É mais fácil eu acreditar em fadas, duendes, abduções alienígenas e candidatos à Presidência da República que no Tinder.

Explico:

Nosso cérebro é um criador de expectativas safado.
E o Tinder é massinha de modelar expectativas.
Logo, fica meio óbvio que vai dar merda!

Funciona assim, você cria um ser Humano na sua cabeça.
Crie com calma, tem que ser um ser humano bem especial, contendo tudo aquilo que você sempre sonhou, imaginou e esperou de um companheiro.

Seu cérebro sabe bem que você pode viajar na maionese e criar um semi-Deus, alguém que é a imagem da perfeição de tudo de bom que você juntou até aqui, com uma pitada de cada comédia romântica que assistiu, e que te fez suspirar, na vida. 
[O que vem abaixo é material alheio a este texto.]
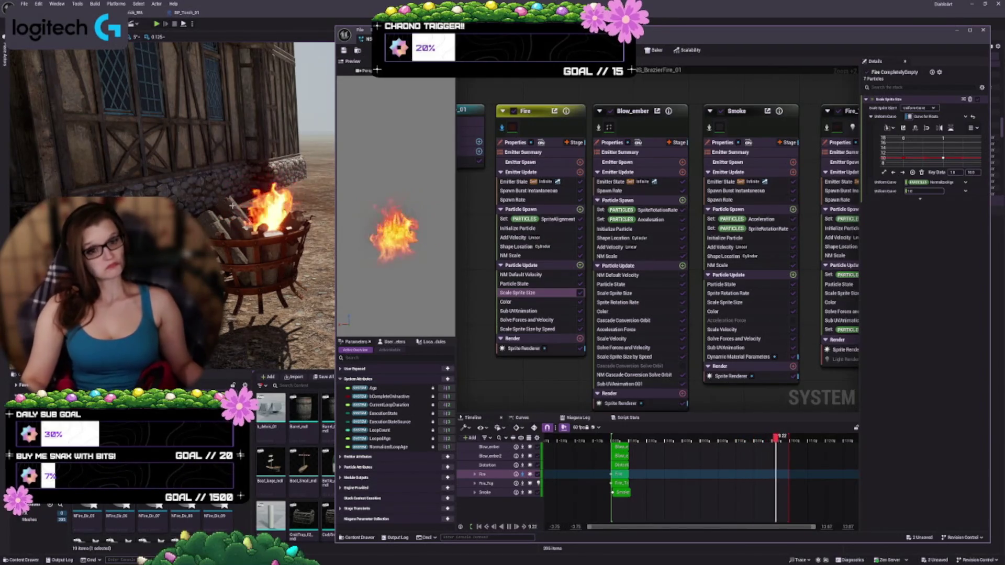
View the Fire emitter's Color curves, then its Scale Sprite Size by Speed and Add Velocity settings
click(521, 303)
Se iluda muito… fique à vontade.

Crie um homem com a segurança, maturidade e a paciência do “Muito bem acompanhada”, com a aceitação, charme e cavalheirismo do “Uma linda Mulher”, coloque aquele toque feminista, autêntico e independente dos nossos tempos de “Casa comigo”, sem deixar de lado as histórias inesquecíveis de “Simplesmente amor”… Ah… e que tenha a pegada de “Sexo sem compromisso” e a durabilidade e romantismo do “P.S. Eu te amo!” e com aquele arremate final de “Felizes para Sempre” que só o Walt Disney pode dar em uma grande, verdadeira e eterna história de amor.
Pronto?
Fez?

Esse humano é, no meu caso, inteligente, irreverente, muito bem humorado, otimista, corajoso e aventureiro. Tem pouco mais de 1,80m e com um sorriso escancarado.
Ele é do “Vamos? Vamos!!! e por causa disso viajaríamos o mundo inteiro.
Gosta de andar de moto na estrada, de mergulhar, de longas caminhadas regadas a boas conversas sobre a vida, de ver o por do sol na praia.
E nós faríamos tudo isso juntos, muitas vezes. 
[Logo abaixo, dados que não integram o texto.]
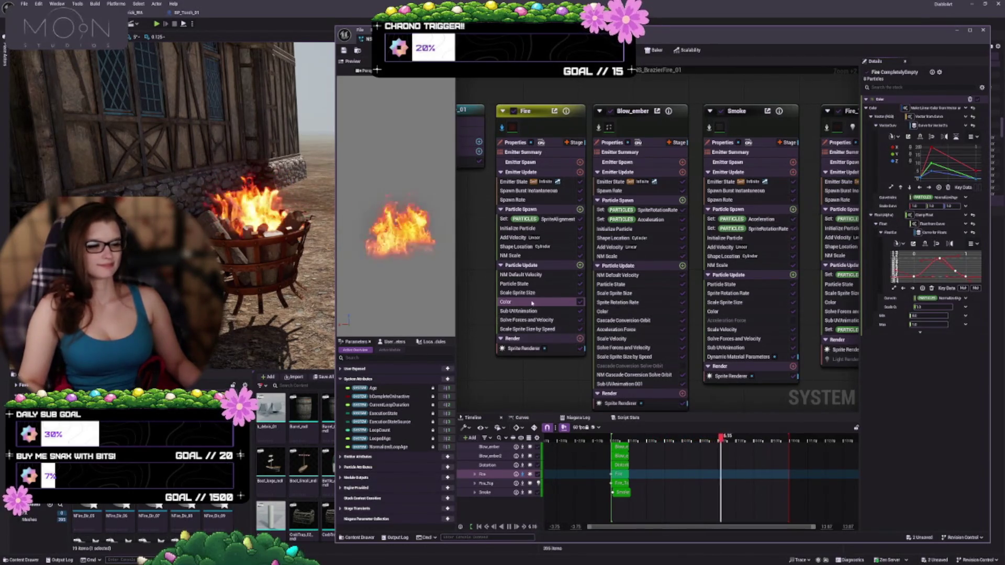
click(538, 330)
É alguém que não resiste a um cinema com pipoca em pleno dia de semana à noite, que não liga de ter o filme interrompido por beijos apaixonados e que topa ir comigo, num feriado qualquer, para o aeroporto com uma mala pronto para comprar uma passagem para o próximo voo que tiver disponível.
Sem importar pra onde.
Para descobrir lá o que há para conhecer, para curtir e para comer.

É alguém tão honesto, que vê no autoconhecimento e na sua própria humildade a única chance de viver uma vida mais íntegra, mais grandiosa, mais profunda, leve e feliz.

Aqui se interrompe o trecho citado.